Monday, January 4, 2010

New Year

I have been gone. I came to realize I have major milk supply issues and I've needed to work on those. How did I learn this?
  • I stopped waking up engorged when my daughter would sleep through the night.
  • My appetite declined sharply.
  • My daughter fussed a lot.
  • My daughter was very, very skinny. She was born at 8 lbs, 6 oz - at three and a half months old, she weighed 9 pounds.
So, I have been using donated breastmilk to supplement in a supplemental nursing system after I nurse her (she takes between 1 and 2 ounces per feeding from that), pumping after nursing, and taking 33 pills a day. (3 brewer's yeast, 4 fenugreek, 3 blessed thistle, and one multivitamin, 3 times a day.) This has helped IMMENSELY. It's tiring, my day is basically nurse, use the SNS, change Aurora, pump, wash SNS and pump parts, play with Aurora for about half an hour, let her nap for a half hour, rinse and repeat. All day. It's exhausting, physically, mentally, and emotionally. I believe it's worth it, though - in one week, she went from 9 pounds to 9 pounds, 10 ounces... She'll have another doctor's appointment soon and we'll see how well she's continued to do.

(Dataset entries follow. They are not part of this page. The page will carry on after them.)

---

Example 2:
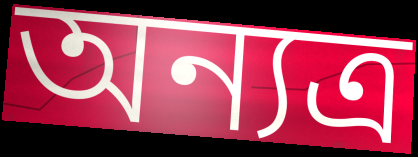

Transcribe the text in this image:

অন্যত্র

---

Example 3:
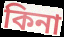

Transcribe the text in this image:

কিনা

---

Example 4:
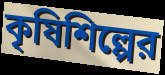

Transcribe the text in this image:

কৃষিশিল্পের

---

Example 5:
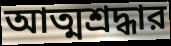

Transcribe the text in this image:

আত্মশ্রদ্ধার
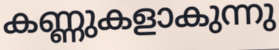
കണ്ണുകളാകുന്നു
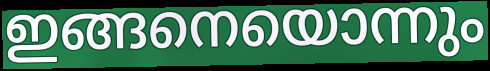
ഇങ്ങനെയൊന്നും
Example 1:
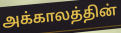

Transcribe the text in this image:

அக்காலத்தின்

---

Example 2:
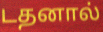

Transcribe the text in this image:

டதனால்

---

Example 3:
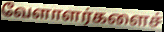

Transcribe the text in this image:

வேளாளர்களைச்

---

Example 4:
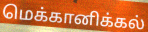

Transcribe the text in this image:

மெக்கானிக்கல்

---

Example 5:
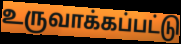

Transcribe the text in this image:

உருவாக்கப்பட்டு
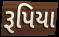
રૂપિયા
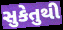
સુકેતુથી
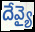
దేవ్యై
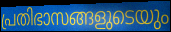
പ്രതിഭാസങ്ങളുടെയും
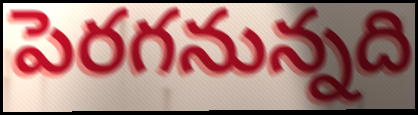
పెరగనున్నది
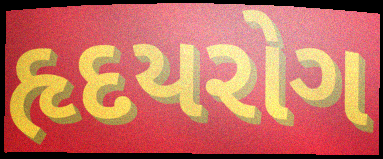
હૃદયરોગ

Mike has two cousins who have children around Aurora's age. Both of them have already stopped breastfeeding, presumably due to supply issues similar to mine. It makes me a little sad that they would give up instead of fighting to continue. Yes, I spend most if not all of my day sitting in the recliner nursing my daughter, but I know she's getting what's best for her. She is completely worth the effort I'm expending to do this, and I can't imagine doing anything less than everything I can for her.

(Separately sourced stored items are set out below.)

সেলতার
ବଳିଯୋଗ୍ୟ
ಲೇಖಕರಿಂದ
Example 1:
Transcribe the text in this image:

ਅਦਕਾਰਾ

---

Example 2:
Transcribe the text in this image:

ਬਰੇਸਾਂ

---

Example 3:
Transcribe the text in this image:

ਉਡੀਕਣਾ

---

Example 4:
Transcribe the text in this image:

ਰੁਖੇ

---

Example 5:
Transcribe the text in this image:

My mother and my step-father drove back up here to Michigan from Illinois to help me out while I got this straightened out, and it has helped me so much. Part of my problem was that I wasn't eating enough food. My body barely had enough to sustain me, much less both of us, so it gave up the milk to keep me going. Now that I'm eating at least two small snacks between each meal (crackers and cream cheese, or yogurt and granola, things like that) and massive breakfasts, lunches, and dinners in comparison to how I used to eat, I'm feeling a difference. It's sad that it took me four months to realize it, but I just had to do it. When they had to leave, Mike stepped in and made sure I kept going.

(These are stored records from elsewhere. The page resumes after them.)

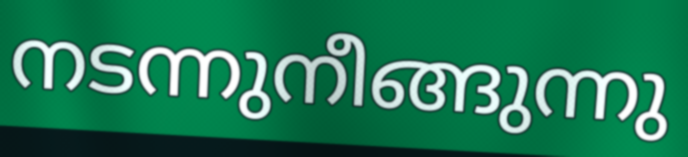
നടന്നുനീങ്ങുന്നു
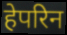
हेपरिन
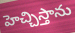
హెచ్చిస్తాను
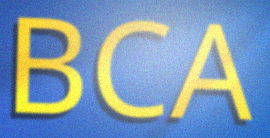
BCA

I'll admit it - I'm scared. Mike is going back to work tomorrow (he was on vacation this last week, before that my mother was here) and I'll be on my own during the day. I'm not sure why it frightens me, I've taken care of her alone before... I think the reason I'm so scared is because all these problems started while I was taking care of her alone. I'm scared that if I'm left alone again, I'll fail again.

By the way, we did start on cloth diapers. I personally find them very, very easy, and Aurora's face brightened the first time I put one on her. I said to her, "yes, sweetheart, I'd rather wear normal undies than newspaper, too."